INSTRUCTIONS TO FOLLOW >> Scan the data below for the string "linecap". Copy every line where it appears.

ENTRIES PROVIDED >>
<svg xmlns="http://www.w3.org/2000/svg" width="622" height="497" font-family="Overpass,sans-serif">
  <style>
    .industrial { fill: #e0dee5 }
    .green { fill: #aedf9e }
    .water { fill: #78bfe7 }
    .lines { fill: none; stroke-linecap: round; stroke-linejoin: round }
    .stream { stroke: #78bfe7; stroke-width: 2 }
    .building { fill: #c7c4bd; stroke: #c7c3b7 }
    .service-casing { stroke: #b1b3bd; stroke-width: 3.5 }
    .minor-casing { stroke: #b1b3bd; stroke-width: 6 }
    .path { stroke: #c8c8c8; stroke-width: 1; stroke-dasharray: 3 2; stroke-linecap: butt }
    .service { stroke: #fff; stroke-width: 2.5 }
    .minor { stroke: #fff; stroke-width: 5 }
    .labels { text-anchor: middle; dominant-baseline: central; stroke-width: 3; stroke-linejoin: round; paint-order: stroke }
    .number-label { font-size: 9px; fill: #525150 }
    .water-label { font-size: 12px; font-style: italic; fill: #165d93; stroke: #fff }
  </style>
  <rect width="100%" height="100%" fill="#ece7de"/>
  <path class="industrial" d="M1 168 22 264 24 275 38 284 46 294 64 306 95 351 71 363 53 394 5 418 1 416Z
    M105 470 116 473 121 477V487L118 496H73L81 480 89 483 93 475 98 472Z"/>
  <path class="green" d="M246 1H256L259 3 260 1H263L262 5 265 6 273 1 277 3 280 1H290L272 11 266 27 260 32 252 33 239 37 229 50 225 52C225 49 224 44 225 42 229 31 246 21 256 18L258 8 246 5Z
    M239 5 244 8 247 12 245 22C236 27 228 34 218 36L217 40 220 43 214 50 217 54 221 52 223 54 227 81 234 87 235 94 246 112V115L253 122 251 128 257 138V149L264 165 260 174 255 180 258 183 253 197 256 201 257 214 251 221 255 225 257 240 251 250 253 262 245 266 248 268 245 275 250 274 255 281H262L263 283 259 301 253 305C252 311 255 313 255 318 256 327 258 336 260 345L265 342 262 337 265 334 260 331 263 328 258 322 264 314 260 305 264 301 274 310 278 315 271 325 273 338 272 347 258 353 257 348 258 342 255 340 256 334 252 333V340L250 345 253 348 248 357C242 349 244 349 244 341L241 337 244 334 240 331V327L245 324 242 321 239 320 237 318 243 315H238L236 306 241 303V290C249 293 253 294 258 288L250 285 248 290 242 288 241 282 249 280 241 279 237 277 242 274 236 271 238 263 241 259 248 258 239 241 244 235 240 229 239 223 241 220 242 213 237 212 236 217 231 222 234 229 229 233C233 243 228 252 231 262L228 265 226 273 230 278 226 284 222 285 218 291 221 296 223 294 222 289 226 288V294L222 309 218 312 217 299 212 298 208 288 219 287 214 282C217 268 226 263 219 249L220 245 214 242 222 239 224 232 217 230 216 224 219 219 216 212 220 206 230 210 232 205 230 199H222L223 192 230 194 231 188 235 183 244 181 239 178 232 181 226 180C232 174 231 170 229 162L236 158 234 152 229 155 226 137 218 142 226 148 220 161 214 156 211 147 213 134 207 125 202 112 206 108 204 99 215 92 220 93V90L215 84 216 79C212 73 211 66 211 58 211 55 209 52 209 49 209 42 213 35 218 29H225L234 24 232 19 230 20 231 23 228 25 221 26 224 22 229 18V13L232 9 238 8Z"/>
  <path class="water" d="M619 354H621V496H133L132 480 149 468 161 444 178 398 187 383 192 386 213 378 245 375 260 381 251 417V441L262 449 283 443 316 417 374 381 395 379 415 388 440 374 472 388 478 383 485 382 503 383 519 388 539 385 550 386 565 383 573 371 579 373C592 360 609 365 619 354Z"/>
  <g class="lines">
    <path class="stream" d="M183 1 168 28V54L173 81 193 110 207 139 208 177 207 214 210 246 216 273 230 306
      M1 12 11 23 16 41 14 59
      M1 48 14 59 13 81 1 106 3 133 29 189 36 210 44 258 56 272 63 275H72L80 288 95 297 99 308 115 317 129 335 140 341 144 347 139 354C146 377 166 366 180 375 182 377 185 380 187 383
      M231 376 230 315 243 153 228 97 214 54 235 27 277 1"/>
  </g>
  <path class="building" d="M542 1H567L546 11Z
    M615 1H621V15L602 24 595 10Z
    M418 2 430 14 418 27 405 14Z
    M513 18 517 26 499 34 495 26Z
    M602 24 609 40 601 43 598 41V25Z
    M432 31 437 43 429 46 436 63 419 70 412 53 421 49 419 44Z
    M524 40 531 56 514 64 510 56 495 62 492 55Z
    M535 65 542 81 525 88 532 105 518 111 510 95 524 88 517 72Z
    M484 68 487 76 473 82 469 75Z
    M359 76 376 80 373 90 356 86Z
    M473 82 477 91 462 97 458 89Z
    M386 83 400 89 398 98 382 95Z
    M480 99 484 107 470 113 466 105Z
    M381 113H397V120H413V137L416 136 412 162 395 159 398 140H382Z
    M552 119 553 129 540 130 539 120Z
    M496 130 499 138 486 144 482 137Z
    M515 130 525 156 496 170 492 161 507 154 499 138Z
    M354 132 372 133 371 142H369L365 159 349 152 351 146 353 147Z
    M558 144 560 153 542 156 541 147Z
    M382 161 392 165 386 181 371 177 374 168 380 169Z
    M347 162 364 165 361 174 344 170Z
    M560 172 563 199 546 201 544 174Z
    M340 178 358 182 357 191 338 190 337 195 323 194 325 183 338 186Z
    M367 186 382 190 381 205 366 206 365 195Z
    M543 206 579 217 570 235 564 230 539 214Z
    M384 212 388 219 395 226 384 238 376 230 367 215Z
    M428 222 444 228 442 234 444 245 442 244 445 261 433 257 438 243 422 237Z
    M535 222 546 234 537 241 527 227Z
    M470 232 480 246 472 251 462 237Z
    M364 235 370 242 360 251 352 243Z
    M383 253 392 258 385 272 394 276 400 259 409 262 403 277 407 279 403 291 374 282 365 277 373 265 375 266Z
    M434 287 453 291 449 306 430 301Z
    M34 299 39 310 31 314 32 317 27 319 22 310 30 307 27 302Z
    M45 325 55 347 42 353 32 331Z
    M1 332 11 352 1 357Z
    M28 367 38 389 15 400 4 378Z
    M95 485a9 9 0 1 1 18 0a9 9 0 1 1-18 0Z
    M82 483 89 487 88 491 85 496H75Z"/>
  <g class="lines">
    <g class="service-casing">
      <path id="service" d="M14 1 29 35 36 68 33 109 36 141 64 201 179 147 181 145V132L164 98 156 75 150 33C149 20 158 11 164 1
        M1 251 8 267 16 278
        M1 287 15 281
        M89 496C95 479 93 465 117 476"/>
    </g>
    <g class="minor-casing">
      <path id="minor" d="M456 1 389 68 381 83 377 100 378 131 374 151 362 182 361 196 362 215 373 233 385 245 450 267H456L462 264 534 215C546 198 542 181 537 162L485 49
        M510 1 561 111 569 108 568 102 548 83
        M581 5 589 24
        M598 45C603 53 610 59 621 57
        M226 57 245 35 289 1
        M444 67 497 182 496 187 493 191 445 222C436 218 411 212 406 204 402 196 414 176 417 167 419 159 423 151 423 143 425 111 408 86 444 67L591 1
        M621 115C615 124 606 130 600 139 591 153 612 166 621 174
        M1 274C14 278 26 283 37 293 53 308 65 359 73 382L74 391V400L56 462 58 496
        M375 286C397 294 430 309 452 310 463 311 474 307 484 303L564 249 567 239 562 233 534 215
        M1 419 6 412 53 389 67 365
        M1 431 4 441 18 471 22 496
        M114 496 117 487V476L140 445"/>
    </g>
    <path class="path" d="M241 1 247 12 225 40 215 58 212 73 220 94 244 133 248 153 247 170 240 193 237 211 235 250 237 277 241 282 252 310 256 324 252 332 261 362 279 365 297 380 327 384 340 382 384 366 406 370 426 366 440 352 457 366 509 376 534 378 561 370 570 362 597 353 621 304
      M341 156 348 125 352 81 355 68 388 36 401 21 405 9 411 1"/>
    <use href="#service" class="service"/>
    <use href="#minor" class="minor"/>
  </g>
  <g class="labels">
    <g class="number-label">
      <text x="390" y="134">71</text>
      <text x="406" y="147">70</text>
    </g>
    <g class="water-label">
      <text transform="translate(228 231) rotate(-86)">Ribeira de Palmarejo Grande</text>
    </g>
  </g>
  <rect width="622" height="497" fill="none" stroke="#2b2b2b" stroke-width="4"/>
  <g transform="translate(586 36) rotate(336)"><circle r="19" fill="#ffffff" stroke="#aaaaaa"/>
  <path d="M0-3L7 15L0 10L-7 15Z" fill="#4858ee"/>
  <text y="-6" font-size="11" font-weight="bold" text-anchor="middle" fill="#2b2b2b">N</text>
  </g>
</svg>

RESPONSE AREA >>
    .lines { fill: none; stroke-linecap: round; stroke-linejoin: round }
    .path { stroke: #c8c8c8; stroke-width: 1; stroke-dasharray: 3 2; stroke-linecap: butt }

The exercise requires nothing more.